Something here is very wrong, I thought as I glanced again at the taut belly of a woman who was supposed to be six months along.
“Monk, monk!” cried a dried-up voice from the other side of the pool. I hurried over to a pair of shoulders which were more bone than flesh. Loose skin moved easily beneath my fingers. I could still hear Lady Laurice and Lady Victoria, if I strained.
“I hope this works. He was to be married to Aunt Lyrica, but Peter’s birth put him off.”
That was something I hadn’t heard, that Lord Reinard had been engaged to someone else. And secrets did not stay hidden at Songless Castle.
“She entered a convent, did she not? In shame and disgrace?”
Lady Laurice snorted. “In joy and celebration, more likely. The man is a murderer. He burned his own wife and any music-maker he could put his hands on.”
Bard, not music-maker. There is a difference. Then I paused, suddenly realizing that she spoke of the Old Lord, not my Lord Reinard.
Did she not know the difference?
But then, when the Old Lord died, there were no Bards to sing him to rest and carry the news of his death to country folk – and the women in high, hidden castles. He had died in the silence he brought on himself. It was as he deserved – but as there had been no one to sing him out, there had been no one to sing my Lord Reinard in. For all Lady Laurice knew, she was to be married to an old, malicious husk.
The conversation continued as I thought. I cam back in a lady Victoria spoke. “But if I wait a month to release my Bard, he may be caught in the winter snow.
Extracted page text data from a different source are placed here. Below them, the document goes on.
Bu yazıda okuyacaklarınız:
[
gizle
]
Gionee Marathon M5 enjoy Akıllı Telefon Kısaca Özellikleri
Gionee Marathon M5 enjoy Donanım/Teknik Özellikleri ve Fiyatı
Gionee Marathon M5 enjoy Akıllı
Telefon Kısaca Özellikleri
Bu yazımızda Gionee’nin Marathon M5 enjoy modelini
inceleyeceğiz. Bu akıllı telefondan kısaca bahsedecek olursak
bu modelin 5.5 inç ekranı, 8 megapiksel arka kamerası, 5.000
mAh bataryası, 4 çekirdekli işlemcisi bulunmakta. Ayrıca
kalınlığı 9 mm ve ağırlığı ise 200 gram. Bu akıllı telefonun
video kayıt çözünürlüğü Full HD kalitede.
And then I’ll have to serve him all winter. I’m starved for muscle, m’lady. Muscle and...” She raised her hands and held them a distance apart.
The other fine ladies in the pool laughed with her.
“If you stoke the fire properly,” advised the elderly lady beneath my fingers, “he’ll walk glaciers barefoot for you. What’s a little wind and cold when you’re already sending him to certain death?”
“He’s smart enough to stay out of Lord Reinard’s clutches, isn’t he?” Lady Laurice paused. “Tell him to go in disguise.”
From the look on Lady Victoria’s face, however, I guessed that Sharp’s falling prey to the bard-killer would solve her problem of his affection. It was a pity that she could be so ungrateful for the gift of affection he gave her.
With that, I slipped back from the circle of women and crept up the stairs. I had learned enough to save Lord Reinard’s marriage, should he be willing to battle a few rumors. And still foolish enough to bring women like the Lady Laurice and the Lady Victoria into his castle.